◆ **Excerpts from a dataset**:
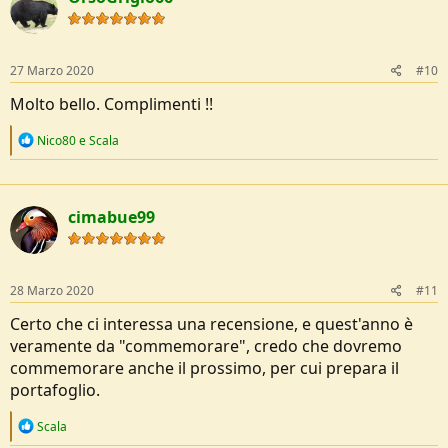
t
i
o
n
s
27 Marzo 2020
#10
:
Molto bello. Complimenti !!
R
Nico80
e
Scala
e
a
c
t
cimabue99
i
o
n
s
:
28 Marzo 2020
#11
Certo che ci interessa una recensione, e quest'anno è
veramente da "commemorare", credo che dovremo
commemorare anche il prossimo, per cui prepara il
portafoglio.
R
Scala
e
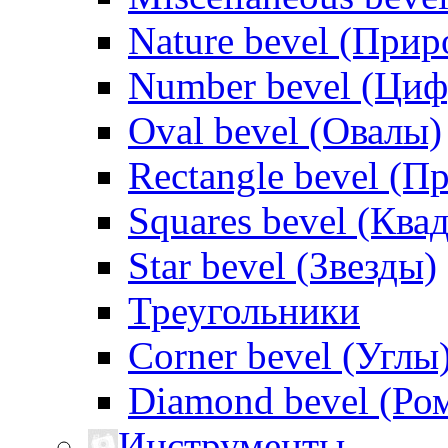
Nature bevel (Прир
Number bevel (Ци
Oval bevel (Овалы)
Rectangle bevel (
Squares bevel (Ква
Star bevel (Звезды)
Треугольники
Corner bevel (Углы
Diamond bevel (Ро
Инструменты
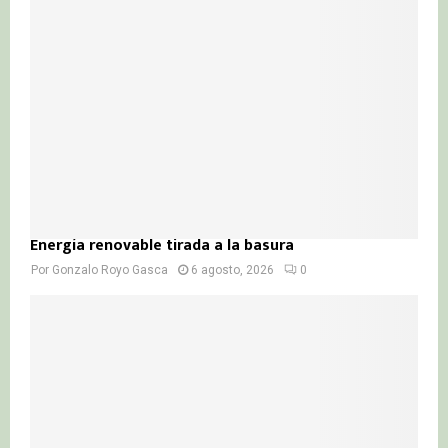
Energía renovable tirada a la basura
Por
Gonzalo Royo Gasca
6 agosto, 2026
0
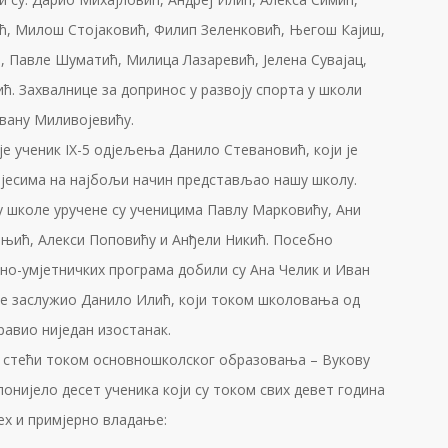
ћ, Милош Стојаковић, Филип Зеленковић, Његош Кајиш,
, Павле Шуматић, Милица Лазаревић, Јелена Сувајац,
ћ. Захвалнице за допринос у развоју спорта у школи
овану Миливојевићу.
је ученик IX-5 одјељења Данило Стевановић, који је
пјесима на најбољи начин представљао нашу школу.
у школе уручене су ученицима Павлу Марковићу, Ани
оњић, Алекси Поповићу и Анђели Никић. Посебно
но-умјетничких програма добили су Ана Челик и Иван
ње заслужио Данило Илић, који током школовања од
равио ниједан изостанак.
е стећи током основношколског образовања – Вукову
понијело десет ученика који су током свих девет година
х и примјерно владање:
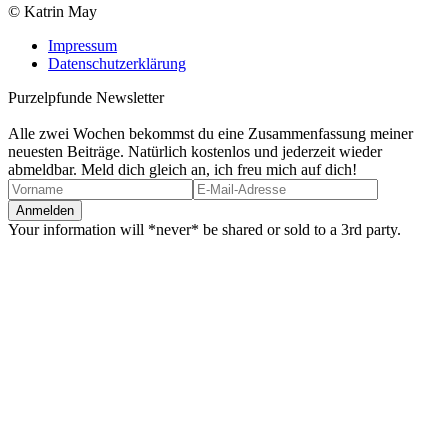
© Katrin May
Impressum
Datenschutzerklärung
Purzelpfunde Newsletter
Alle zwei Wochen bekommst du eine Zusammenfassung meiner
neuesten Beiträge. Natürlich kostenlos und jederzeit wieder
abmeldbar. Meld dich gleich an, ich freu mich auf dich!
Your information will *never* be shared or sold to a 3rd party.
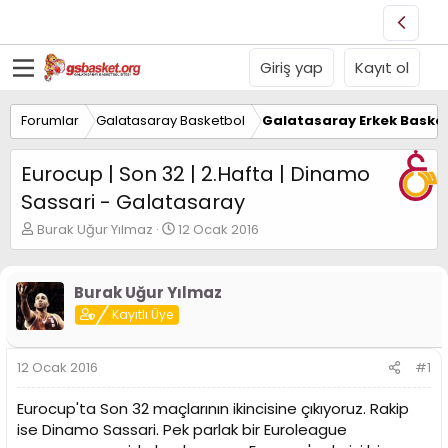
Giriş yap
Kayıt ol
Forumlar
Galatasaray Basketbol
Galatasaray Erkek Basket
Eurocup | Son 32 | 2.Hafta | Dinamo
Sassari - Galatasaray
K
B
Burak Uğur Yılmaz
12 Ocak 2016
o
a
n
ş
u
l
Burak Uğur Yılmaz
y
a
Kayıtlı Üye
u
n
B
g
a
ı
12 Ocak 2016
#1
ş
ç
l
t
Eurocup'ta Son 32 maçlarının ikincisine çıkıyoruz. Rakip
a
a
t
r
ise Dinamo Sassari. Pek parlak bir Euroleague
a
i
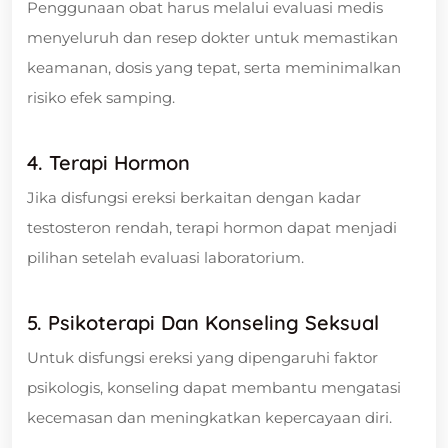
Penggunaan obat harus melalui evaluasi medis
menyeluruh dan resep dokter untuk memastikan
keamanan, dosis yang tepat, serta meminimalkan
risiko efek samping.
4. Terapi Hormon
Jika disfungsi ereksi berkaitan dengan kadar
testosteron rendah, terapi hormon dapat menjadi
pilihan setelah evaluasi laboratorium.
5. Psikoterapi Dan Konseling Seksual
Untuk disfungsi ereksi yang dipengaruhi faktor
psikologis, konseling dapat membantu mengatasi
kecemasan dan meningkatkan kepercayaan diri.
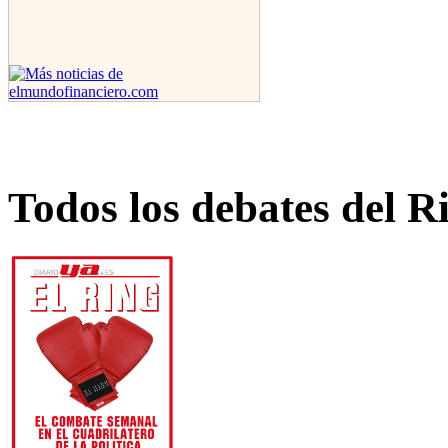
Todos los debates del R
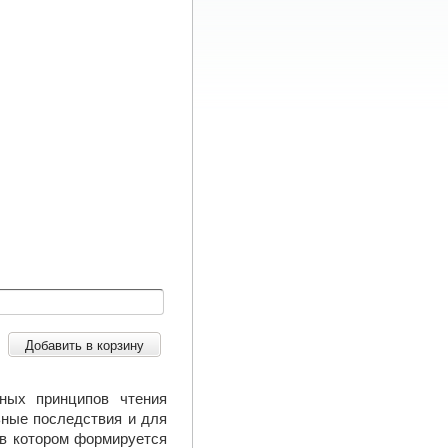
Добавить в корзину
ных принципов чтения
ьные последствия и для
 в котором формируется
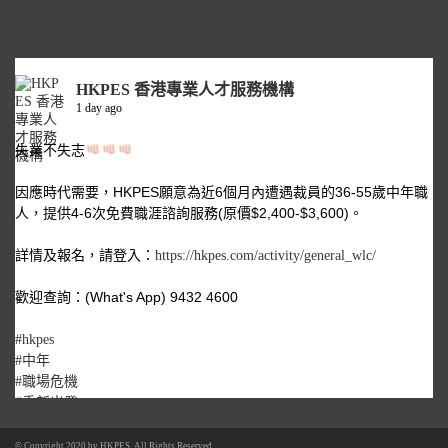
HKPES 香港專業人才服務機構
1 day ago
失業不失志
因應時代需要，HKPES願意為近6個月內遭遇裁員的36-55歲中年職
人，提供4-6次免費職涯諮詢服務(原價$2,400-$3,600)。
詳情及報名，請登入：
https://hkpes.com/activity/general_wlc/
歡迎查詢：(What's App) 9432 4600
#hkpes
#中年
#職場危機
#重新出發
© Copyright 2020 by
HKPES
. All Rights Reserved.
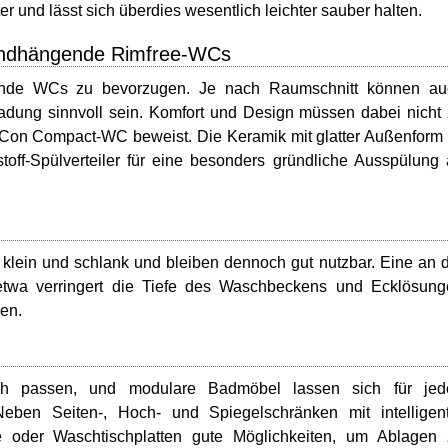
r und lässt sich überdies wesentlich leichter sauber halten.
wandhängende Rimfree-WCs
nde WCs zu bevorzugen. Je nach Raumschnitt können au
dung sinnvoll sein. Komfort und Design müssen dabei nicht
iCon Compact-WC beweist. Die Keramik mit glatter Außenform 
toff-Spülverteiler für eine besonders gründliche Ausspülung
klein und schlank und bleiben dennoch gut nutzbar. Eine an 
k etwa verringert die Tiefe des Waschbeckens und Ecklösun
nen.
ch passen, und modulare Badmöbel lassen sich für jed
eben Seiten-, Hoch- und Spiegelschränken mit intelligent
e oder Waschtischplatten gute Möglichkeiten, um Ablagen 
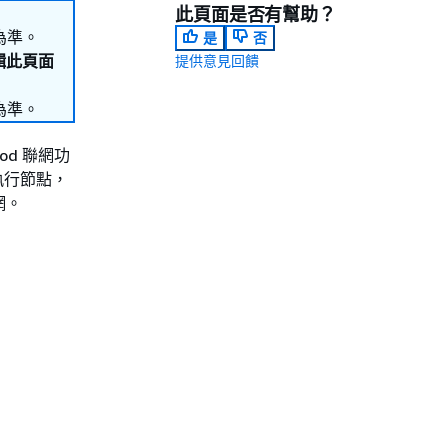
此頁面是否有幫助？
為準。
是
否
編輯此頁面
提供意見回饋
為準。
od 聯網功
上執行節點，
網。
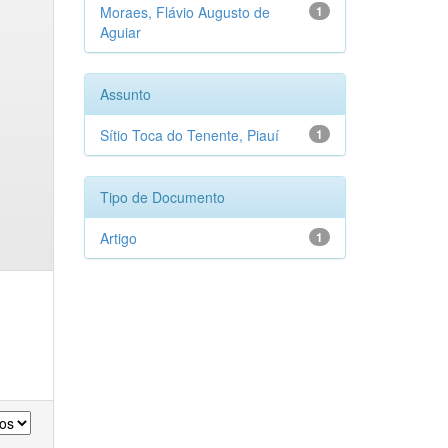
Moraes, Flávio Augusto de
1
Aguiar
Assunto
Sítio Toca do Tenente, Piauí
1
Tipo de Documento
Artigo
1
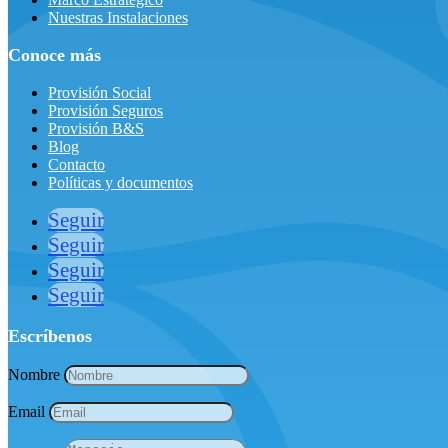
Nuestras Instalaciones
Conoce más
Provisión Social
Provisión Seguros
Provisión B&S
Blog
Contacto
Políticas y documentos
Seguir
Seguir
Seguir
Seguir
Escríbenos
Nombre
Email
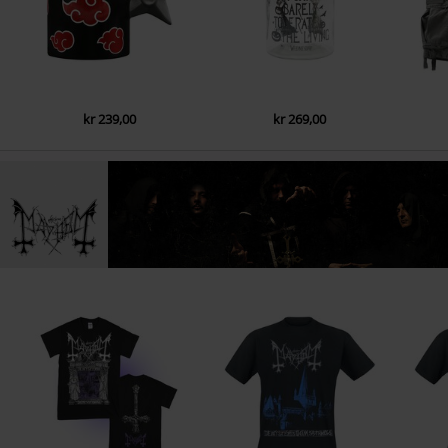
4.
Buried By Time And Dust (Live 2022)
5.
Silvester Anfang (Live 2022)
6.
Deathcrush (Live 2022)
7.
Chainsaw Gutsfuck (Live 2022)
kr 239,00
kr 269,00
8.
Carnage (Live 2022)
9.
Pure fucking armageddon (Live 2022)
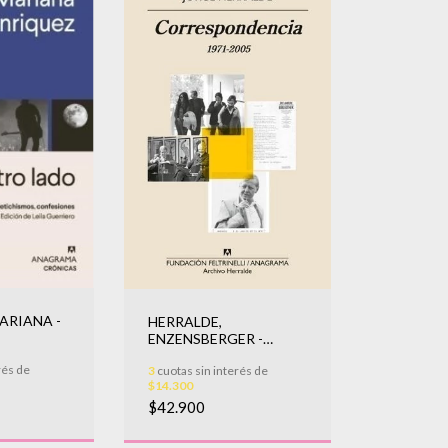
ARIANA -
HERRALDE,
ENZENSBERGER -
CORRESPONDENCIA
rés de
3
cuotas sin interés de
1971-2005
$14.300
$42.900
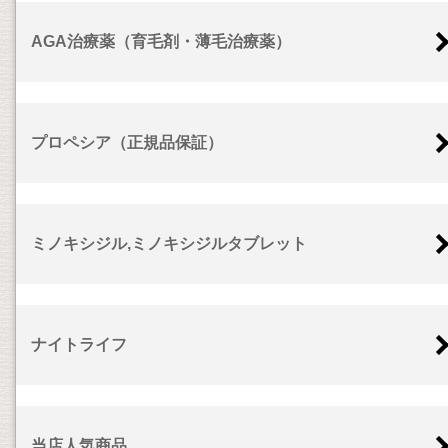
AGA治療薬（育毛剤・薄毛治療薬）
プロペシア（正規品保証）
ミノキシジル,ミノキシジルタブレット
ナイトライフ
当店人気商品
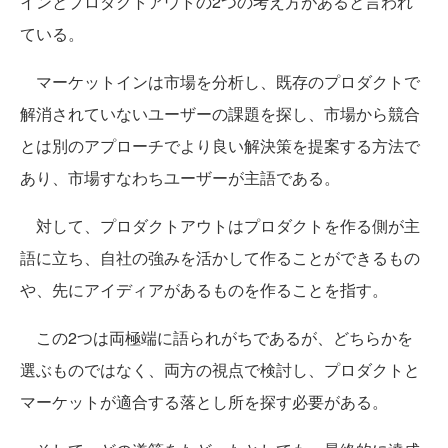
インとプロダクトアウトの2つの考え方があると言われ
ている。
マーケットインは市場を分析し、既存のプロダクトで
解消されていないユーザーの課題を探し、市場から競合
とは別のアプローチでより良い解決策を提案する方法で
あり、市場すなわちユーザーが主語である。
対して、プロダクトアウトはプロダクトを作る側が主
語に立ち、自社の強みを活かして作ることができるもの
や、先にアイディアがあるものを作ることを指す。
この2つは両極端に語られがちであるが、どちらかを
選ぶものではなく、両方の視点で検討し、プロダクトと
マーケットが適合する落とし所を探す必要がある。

◆ **Problem description**:
Exactly as written above, print every line of the data but not its pictures.

◆ **Response for this exercise**:
t
i
o
n
s
27 Marzo 2020
#10
:
Molto bello. Complimenti !!
R
Nico80
e
Scala
e
a
c
t
cimabue99
i
o
n
s
:
28 Marzo 2020
#11
Certo che ci interessa una recensione, e quest'anno è
veramente da "commemorare", credo che dovremo
commemorare anche il prossimo, per cui prepara il
portafoglio.
R
Scala
e
Nature bevel (Прир
Number bevel (Ци
Oval bevel (Овалы)
Rectangle bevel (
Squares bevel (Ква
Star bevel (Звезды)
Треугольники
Corner bevel (Углы
Diamond bevel (Ро
Инструменты
Energía renovable tirada a la basura
Por
Gonzalo Royo Gasca
6 agosto, 2026
0
ћ, Милош Стојаковић, Филип Зеленковић, Његош Кајиш,
, Павле Шуматић, Милица Лазаревић, Јелена Сувајац,
ћ. Захвалнице за допринос у развоју спорта у школи
овану Миливојевићу.
је ученик IX-5 одјељења Данило Стевановић, који је
пјесима на најбољи начин представљао нашу школу.
у школе уручене су ученицима Павлу Марковићу, Ани
оњић, Алекси Поповићу и Анђели Никић. Посебно
но-умјетничких програма добили су Ана Челик и Иван
ње заслужио Данило Илић, који током школовања од
равио ниједан изостанак.
е стећи током основношколског образовања – Вукову
понијело десет ученика који су током свих девет година
х и примјерно владање:
© Katrin May
Impressum
Datenschutzerklärung
Purzelpfunde Newsletter
Alle zwei Wochen bekommst du eine Zusammenfassung meiner
neuesten Beiträge. Natürlich kostenlos und jederzeit wieder
abmeldbar. Meld dich gleich an, ich freu mich auf dich!
Your information will *never* be shared or sold to a 3rd party.
Giriş yap
Kayıt ol
Forumlar
Galatasaray Basketbol
Galatasaray Erkek Basket
Eurocup | Son 32 | 2.Hafta | Dinamo
Sassari - Galatasaray
K
B
Burak Uğur Yılmaz
12 Ocak 2016
o
a
n
ş
u
l
Burak Uğur Yılmaz
y
a
Kayıtlı Üye
u
n
B
g
a
ı
12 Ocak 2016
#1
ş
ç
l
t
Eurocup'ta Son 32 maçlarının ikincisine çıkıyoruz. Rakip
a
a
t
r
ise Dinamo Sassari. Pek parlak bir Euroleague
a
i
Penggunaan obat harus melalui evaluasi medis
menyeluruh dan resep dokter untuk memastikan
keamanan, dosis yang tepat, serta meminimalkan
risiko efek samping.
4. Terapi Hormon
Jika disfungsi ereksi berkaitan dengan kadar
testosteron rendah, terapi hormon dapat menjadi
pilihan setelah evaluasi laboratorium.
5. Psikoterapi Dan Konseling Seksual
Untuk disfungsi ereksi yang dipengaruhi faktor
psikologis, konseling dapat membantu mengatasi
kecemasan dan meningkatkan kepercayaan diri.
Todos los debates del R
Добавить в корзину
ных принципов чтения
ьные последствия и для
 в котором формируется
HKPES 香港專業人才服務機構
1 day ago
失業不失志
因應時代需要，HKPES願意為近6個月內遭遇裁員的36-55歲中年職
人，提供4-6次免費職涯諮詢服務(原價$2,400-$3,600)。
詳情及報名，請登入：
https://hkpes.com/activity/general_wlc/
歡迎查詢：(What's App) 9432 4600
#hkpes
#中年
#職場危機
#重新出發
© Copyright 2020 by
HKPES
. All Rights Reserved.
r und lässt sich überdies wesentlich leichter sauber halten.
wandhängende Rimfree-WCs
nde WCs zu bevorzugen. Je nach Raumschnitt können au
dung sinnvoll sein. Komfort und Design müssen dabei nicht
iCon Compact-WC beweist. Die Keramik mit glatter Außenform 
toff-Spülverteiler für eine besonders gründliche Ausspülung
klein und schlank und bleiben dennoch gut nutzbar. Eine an 
k etwa verringert die Tiefe des Waschbeckens und Ecklösun
nen.
ch passen, und modulare Badmöbel lassen sich für jed
eben Seiten-, Hoch- und Spiegelschränken mit intelligent
e oder Waschtischplatten gute Möglichkeiten, um Ablagen 
此頁面是否有幫助？
為準。
是
否
編輯此頁面
提供意見回饋
為準。
od 聯網功
上執行節點，
網。
Moraes, Flávio Augusto de
1
Aguiar
Assunto
Sítio Toca do Tenente, Piauí
1
Tipo de Documento
Artigo
1
Nuestras Instalaciones
Conoce más
Provisión Social
Provisión Seguros
Provisión B&S
Blog
Contacto
Políticas y documentos
Seguir
Seguir
Seguir
Seguir
Escríbenos
Nombre
Email
4.
Buried By Time And Dust (Live 2022)
5.
Silvester Anfang (Live 2022)
6.
Deathcrush (Live 2022)
7.
Chainsaw Gutsfuck (Live 2022)
kr 239,00
kr 269,00
8.
Carnage (Live 2022)
9.
Pure fucking armageddon (Live 2022)
ARIANA -
HERRALDE,
ENZENSBERGER -
CORRESPONDENCIA
rés de
3
cuotas sin interés de
1971-2005
$14.300
$42.900
AGA治療薬（育毛剤・薄毛治療薬）
プロペシア（正規品保証）
ミノキシジル,ミノキシジルタブレット
ナイトライフ
当店人気商品
インとプロダクトアウトの2つの考え方があると言われ
ている。
マーケットインは市場を分析し、既存のプロダクトで
解消されていないユーザーの課題を探し、市場から競合
とは別のアプローチでより良い解決策を提案する方法で
あり、市場すなわちユーザーが主語である。
対して、プロダクトアウトはプロダクトを作る側が主
語に立ち、自社の強みを活かして作ることができるもの
や、先にアイディアがあるものを作ることを指す。
この2つは両極端に語られがちであるが、どちらかを
選ぶものではなく、両方の視点で検討し、プロダクトと
マーケットが適合する落とし所を探す必要がある。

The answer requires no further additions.